Menurut Mega, saat itu suaminya yang menjabat sebagai muallim 1 sedang dibawa ke sebuah pulau yang tak diketahui namanya. Mega menambahkan, tujuh ABK dibawa ke satu pulau dengan memakai dua kapal. Sedangkan sisanya dibiarkan berada di kapal.

Di sisi lain, kelompok Abu Sayyaf mengajukan syarat berat jika 13 anak buah kapal (ABK) Charles 00 ingin dibebaskan. Mereka meminta uang tebusan yang sangat besar.

Tak tanggung-tanggung, nominanya mencapai 20 juta Ringgit atau setara Rp 59,2 miliar (Ringgit = Rp 2.960). Hal tersebut disampaikan Mega, istri salah satu ABK Ismail.

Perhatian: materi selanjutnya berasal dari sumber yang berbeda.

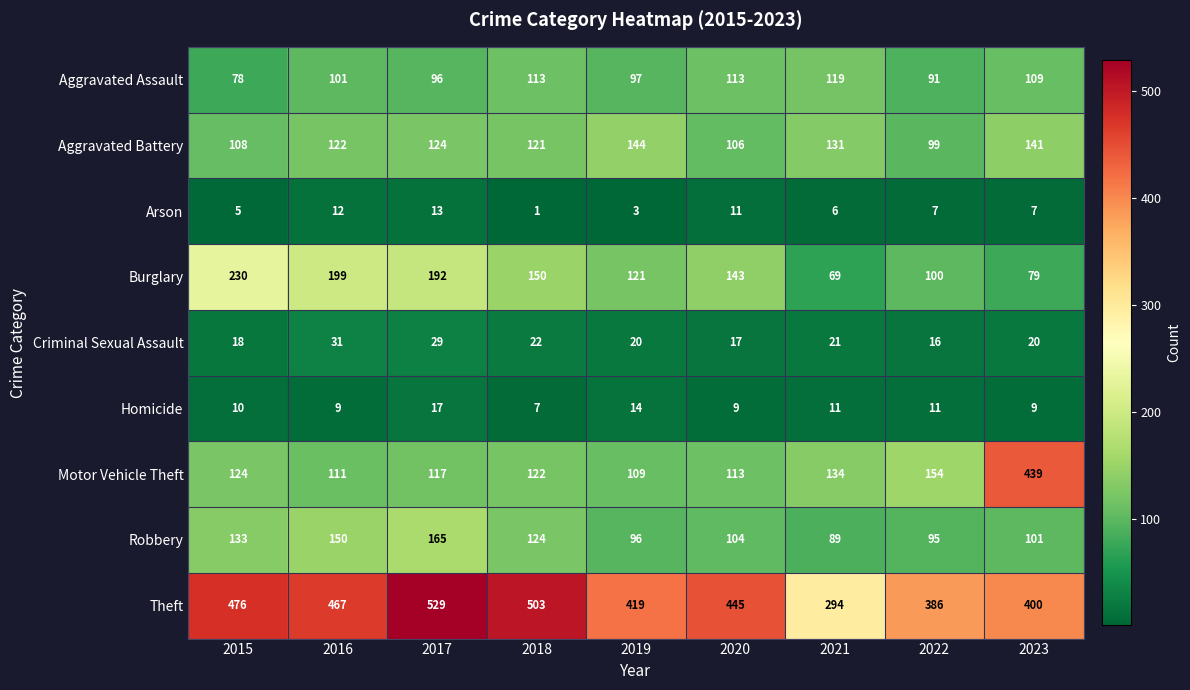

Which series has the largest range (max minus min)?

Motor Vehicle Theft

”Informasi dari suami saya, kelompok itu meminta uang tebusan 20 juta ringgit,” kata Mega.

Untuk diketahui, sebelumnya, kelompok Abu Sayyaf menyandera ABK tugboat Brahma dan tongkang Anand meminta tebusan 50 juta Peso atau Rp 14 miliar.

Sementara itu, Ketua DPP Gerindra Aryo Djojohadikusumo mengaku sudah mendengar informasi kembali disanderanya 13 WNI dari Tugboat Charles 00 di perairan perbatasan Kalimantan Utara dan Filipina, Rabu (22/6).

Kasus yang ketiga kali berturut-turut dalam waktu beberapa bulan terakhir ini menurut Aryo, terjadi bukan tanpa sebab akibat. Apapun yang terjadi, dia meminta pemerintah segera mengedepankan negosiasi.

”Kedepankan negosiasi. Pak Prabowo dulu bebaskan sandera di Papua, butuh 6 bulan negosiasi. Tapi kalau semua jalur negosiasi buntu, harus dengan pendekatan militer,” kata Aryo di Jakarta, Rabu (22/6).

Pendekatan militer menurutnya harus dipertimbangkan pemerintah. Sebab penyanderaan dilakukan kelompok yang selama ini menggunakan cara-cara kekerasan.